[Stored items]
■ ■ ■ ■

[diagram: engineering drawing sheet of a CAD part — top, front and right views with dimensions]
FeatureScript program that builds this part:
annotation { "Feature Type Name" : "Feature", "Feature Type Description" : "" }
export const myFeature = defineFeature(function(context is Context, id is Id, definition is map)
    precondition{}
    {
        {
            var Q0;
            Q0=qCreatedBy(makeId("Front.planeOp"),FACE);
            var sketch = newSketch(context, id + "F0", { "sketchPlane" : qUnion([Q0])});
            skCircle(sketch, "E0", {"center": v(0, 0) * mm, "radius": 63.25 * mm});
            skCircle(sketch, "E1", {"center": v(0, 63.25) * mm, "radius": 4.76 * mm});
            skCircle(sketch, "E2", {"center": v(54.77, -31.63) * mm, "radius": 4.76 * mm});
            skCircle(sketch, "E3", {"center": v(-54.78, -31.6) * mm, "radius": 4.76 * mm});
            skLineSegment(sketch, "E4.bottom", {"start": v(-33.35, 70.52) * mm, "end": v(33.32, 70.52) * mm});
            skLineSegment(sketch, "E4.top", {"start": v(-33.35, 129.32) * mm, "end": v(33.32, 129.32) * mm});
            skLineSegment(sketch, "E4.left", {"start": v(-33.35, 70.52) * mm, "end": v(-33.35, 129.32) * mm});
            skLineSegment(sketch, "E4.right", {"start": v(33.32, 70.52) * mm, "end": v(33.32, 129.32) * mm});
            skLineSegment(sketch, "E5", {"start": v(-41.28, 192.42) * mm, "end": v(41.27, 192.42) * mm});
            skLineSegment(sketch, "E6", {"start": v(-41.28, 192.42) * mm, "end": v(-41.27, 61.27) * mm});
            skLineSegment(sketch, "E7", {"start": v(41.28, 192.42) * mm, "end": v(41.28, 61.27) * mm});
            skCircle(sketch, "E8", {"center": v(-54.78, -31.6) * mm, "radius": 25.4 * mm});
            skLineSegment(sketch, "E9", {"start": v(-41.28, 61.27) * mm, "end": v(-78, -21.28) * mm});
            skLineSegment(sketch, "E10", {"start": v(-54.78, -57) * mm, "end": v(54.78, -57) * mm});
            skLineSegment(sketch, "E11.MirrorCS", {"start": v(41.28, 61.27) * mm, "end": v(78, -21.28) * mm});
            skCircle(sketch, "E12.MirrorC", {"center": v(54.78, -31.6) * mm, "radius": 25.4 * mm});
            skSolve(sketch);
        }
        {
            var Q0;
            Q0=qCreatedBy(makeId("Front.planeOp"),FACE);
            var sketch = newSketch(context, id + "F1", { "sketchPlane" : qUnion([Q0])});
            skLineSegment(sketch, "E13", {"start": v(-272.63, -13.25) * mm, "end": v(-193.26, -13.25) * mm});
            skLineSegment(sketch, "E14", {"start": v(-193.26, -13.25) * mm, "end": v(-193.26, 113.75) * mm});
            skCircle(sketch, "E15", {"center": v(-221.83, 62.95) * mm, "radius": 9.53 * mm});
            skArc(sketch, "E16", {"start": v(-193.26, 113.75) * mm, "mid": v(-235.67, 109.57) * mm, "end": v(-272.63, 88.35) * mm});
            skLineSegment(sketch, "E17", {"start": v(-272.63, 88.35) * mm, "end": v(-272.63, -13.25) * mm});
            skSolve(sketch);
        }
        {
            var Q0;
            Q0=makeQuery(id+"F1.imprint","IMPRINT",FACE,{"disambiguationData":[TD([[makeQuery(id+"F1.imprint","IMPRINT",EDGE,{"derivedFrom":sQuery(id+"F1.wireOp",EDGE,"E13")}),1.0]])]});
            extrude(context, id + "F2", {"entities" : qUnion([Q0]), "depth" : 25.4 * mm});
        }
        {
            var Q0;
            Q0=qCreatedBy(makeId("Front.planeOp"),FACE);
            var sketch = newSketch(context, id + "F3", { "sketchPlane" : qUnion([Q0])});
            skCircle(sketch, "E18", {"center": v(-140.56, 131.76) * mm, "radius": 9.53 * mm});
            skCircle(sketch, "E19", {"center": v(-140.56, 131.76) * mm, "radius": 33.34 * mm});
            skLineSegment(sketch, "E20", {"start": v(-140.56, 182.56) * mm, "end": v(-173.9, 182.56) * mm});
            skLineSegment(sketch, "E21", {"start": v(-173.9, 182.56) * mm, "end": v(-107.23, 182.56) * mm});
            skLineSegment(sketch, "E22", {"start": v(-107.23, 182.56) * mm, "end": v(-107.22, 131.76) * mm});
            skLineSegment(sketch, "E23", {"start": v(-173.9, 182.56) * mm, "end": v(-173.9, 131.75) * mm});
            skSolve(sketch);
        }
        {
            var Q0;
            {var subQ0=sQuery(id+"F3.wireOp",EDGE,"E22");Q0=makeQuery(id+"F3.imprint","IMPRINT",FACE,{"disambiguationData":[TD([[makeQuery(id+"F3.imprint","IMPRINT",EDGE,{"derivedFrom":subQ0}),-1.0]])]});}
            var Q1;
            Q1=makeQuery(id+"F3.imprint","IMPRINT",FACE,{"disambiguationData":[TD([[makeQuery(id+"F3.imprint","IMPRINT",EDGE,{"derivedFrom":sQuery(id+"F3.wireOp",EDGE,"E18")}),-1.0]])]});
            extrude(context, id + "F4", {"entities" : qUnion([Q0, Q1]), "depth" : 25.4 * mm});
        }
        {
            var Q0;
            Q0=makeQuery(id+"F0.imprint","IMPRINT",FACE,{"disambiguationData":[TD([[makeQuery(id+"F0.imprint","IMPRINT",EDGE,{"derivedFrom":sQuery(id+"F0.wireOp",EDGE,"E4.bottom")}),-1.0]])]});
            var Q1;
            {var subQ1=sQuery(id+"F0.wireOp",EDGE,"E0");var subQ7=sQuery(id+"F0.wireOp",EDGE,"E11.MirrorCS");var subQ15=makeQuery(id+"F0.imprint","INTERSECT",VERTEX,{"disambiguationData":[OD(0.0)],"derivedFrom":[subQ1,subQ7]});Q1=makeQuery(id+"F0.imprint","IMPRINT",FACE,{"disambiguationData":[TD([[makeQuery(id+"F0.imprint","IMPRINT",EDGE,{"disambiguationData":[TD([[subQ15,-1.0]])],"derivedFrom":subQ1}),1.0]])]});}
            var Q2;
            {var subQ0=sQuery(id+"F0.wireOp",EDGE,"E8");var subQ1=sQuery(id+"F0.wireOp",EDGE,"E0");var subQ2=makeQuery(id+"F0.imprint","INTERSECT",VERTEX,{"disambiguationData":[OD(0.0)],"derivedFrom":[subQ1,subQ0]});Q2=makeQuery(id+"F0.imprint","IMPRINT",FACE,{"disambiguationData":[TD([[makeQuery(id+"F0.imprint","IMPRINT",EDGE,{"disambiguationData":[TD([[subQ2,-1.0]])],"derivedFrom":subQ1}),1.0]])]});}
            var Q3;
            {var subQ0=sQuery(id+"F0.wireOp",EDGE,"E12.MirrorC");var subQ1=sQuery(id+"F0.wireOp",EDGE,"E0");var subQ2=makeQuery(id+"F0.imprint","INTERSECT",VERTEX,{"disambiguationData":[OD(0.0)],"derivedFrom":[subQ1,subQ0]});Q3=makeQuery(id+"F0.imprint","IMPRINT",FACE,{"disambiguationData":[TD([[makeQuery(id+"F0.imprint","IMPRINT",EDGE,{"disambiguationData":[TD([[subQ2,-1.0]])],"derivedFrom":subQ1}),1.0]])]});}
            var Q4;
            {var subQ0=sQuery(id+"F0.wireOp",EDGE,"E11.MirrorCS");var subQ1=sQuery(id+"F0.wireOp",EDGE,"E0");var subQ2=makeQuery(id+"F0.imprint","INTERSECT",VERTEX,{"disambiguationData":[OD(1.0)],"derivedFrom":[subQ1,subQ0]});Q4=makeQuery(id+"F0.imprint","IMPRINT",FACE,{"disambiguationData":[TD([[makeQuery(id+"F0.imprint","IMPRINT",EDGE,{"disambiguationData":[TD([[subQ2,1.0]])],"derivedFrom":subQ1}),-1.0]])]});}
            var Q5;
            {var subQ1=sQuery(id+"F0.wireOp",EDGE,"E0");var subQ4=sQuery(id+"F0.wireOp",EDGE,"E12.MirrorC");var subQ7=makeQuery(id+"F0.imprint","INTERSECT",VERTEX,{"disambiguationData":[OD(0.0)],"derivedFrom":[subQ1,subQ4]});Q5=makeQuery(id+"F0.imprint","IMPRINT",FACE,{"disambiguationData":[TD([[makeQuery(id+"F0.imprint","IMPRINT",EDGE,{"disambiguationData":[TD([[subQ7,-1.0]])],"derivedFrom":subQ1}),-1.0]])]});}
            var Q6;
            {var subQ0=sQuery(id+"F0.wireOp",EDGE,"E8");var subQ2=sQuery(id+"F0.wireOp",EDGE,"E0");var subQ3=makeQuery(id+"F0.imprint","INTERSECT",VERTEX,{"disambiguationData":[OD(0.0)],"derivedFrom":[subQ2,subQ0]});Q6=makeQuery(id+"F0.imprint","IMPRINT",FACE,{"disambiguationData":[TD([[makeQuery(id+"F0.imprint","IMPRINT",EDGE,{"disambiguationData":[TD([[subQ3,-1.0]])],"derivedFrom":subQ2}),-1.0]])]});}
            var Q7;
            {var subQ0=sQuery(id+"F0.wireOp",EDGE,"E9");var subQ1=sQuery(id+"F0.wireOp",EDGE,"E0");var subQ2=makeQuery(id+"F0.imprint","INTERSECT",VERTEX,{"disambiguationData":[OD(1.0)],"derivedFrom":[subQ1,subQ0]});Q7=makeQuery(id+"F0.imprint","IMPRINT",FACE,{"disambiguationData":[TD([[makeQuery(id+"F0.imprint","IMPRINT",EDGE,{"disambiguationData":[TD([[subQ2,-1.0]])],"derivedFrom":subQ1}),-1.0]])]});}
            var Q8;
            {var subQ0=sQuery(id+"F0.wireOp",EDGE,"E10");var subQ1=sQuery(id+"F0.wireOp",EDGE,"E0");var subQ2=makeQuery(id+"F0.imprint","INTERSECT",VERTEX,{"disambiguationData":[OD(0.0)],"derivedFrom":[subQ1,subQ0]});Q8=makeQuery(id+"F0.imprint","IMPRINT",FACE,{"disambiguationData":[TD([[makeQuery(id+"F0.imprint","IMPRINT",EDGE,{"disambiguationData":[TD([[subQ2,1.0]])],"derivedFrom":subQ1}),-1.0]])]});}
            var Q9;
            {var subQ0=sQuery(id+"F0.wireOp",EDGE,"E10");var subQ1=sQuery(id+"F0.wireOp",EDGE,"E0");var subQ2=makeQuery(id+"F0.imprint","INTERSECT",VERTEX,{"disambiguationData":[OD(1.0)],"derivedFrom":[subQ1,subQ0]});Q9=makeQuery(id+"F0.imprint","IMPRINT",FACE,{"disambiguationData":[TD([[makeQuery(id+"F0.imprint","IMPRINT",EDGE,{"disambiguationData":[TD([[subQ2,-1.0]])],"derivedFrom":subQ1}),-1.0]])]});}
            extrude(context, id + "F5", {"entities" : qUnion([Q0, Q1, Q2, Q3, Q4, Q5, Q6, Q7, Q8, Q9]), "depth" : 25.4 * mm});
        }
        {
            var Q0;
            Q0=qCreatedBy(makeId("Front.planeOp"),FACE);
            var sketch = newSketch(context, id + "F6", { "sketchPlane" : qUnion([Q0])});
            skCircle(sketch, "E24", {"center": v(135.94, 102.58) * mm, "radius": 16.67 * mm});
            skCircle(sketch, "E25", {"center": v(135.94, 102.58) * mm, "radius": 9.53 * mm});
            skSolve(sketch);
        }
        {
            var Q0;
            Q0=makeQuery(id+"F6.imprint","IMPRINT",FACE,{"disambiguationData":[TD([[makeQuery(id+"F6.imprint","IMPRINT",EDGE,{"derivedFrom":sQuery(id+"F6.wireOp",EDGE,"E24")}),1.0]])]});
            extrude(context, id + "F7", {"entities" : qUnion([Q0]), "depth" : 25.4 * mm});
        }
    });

■ ■ ■ ■

**WORK TO BE COMPLETED:**
Identify each line of the material that contains the string "right", treating uppercase and lowercase letters as distinct, and copy every such line.

**THE RESPONSE:**
[diagram: engineering drawing sheet of a CAD part — top, front and right views with dimensions]
            skLineSegment(sketch, "E4.right", {"start": v(33.32, 70.52) * mm, "end": v(33.32, 129.32) * mm});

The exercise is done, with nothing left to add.